In terms of when you sign up for Medicare, it will depend on when your enrollment period begins. If you turn 65 and do not have health insurance from a job where you’re still working, you will have a seven-month initial enrollment period for Medicare that begins three months before your 65th birthday. If you are working and older than 65, your Medicare enrollment period would last eight months, beginning when you stop working and no longer have employer health insurance. In either case, I would urge you to sign up for Medicare early during the enrollment period, so you don’t have a break in your insurance coverage.

If you are late in enrolling, you face lifetime penalties via higher Part B and Part D premiums. They equal 10 percent for each full year you are late enrolling in Part B and 1 percent a month for Part D. They are cumulative and do not go away.

So, even if you can wait to get coverage in early 2018, you may not want to.

Mary – New Hampshire: I will soon turn 65. I retired at 62 and already receive Social Security. My health insurance has been paid for largely by federal assistance, but I just received a letter from Social Security informing me that I will have $134 a month deducted from my Social Security to pay for Medicare. Can I tell Social Security not to deduct these funds and instead use the federal assistance to pay for my insurance? Social Security is my only source of income, so this is critical to me.

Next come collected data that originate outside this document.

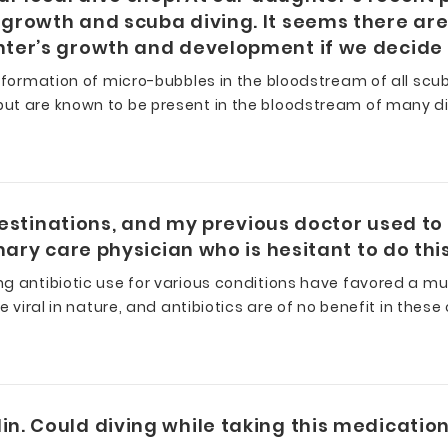
growth and scuba diving. It seems there are
ter’s growth and development if we decide t
 formation of micro-bubbles in the bloodstream of all scuba
ut are known to be present in the bloodstream of many di
destinations, and my previous doctor used to 
imary care physician who is hesitant to do 
ng antibiotic use for various conditions have favored a 
 viral in nature, and antibiotics are of no benefit in these
n. Could diving while taking this medicati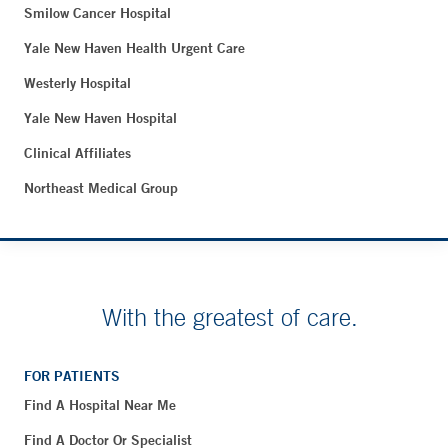
Smilow Cancer Hospital
Yale New Haven Health Urgent Care
Westerly Hospital
Yale New Haven Hospital
Clinical Affiliates
Northeast Medical Group
With the greatest of care.
FOR PATIENTS
Find A Hospital Near Me
Find A Doctor Or Specialist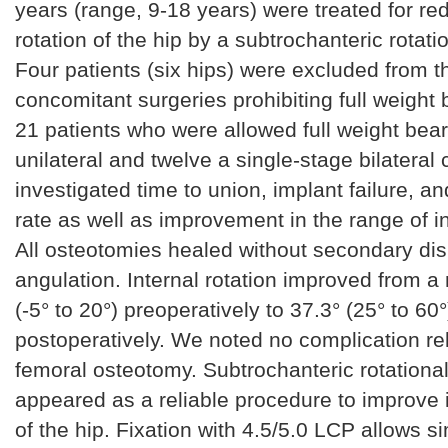
years (range, 9-18 years) were treated for re
rotation of the hip by a subtrochanteric rotat
Four patients (six hips) were excluded from t
concomitant surgeries prohibiting full weight 
21 patients who were allowed full weight bear
unilateral and twelve a single-stage bilateral
investigated time to union, implant failure, a
rate as well as improvement in the range of in
All osteotomies healed without secondary di
angulation. Internal rotation improved from a
(-5° to 20°) preoperatively to 37.3° (25° to 60°
postoperatively. We noted no complication rel
femoral osteotomy. Subtrochanteric rotationa
appeared as a reliable procedure to improve i
of the hip. Fixation with 4.5/5.0 LCP allows 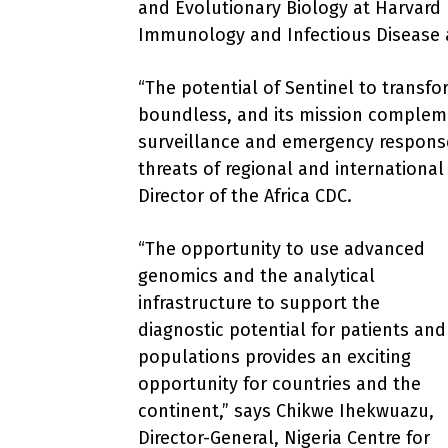
and Evolutionary Biology at Harvard 
Immunology and Infectious Disease a
“The potential of Sentinel to transfor
boundless, and its mission compleme
surveillance and emergency respons
threats of regional and internation
Director of the Africa CDC.
“The opportunity to use advanced
genomics and the analytical
infrastructure to support the
diagnostic potential for patients and
populations provides an exciting
opportunity for countries and the
continent,” says Chikwe Ihekwuazu,
Director-General, Nigeria Centre for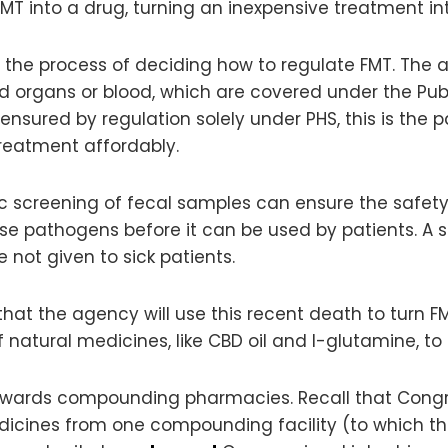
n FMT into a drug, turning an inexpensive treatment
n the process of deciding how to regulate FMT. The 
ed organs or blood, which are covered under the Pub
 ensured by regulation solely under PHS, this is the
reatment affordably.
 screening of fecal samples can ensure the safety 
ease pathogens before it can be used by patients. A 
not given to sick patients.
that the agency will use this recent death to turn F
natural medicines, like CBD oil and l-glutamine, to
towards compounding pharmacies. Recall that Congr
dicines from one compounding facility (to which t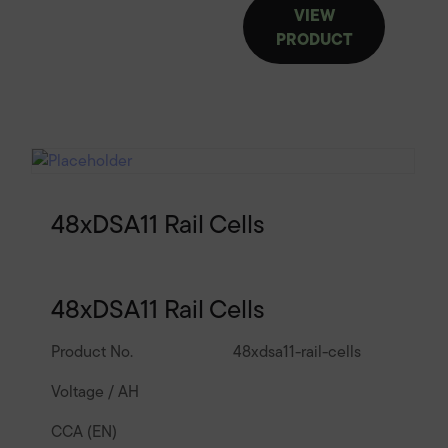
VIEW
PRODUCT
48xDSA11 Rail Cells
48xDSA11 Rail Cells
Product No.
48xdsa11-rail-cells
Voltage / AH
CCA (EN)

READ MORE: Should we raise the retirement age for Social Security and Medicare?

Phil Moeller: Medicare does not work exactly like Obamacare, but if you receive low-income assistance now, you should continue to do so under one or more Medicare Savings Programs. In this event, it’s possible that some or all of the money being deducted from your Social Security payments would be restored to you. To find out the details of how this would work for you, I suggest you call a Medicare counselor in New Hampshire who works with the free counseling services provided by the State Health Insurance Assistance Program.

That $134 Medicare premium in the letter from Social Security is only for Part B of Medicare, which covers doctors, outpatient and medical equipment expenses. You are entitled to premium-free Part A as well, which covers hospital expenses. But you also will need to have a Part D prescription drug plan. Medicare’s Extra Help program provides financial assistance to lower-income enrollees.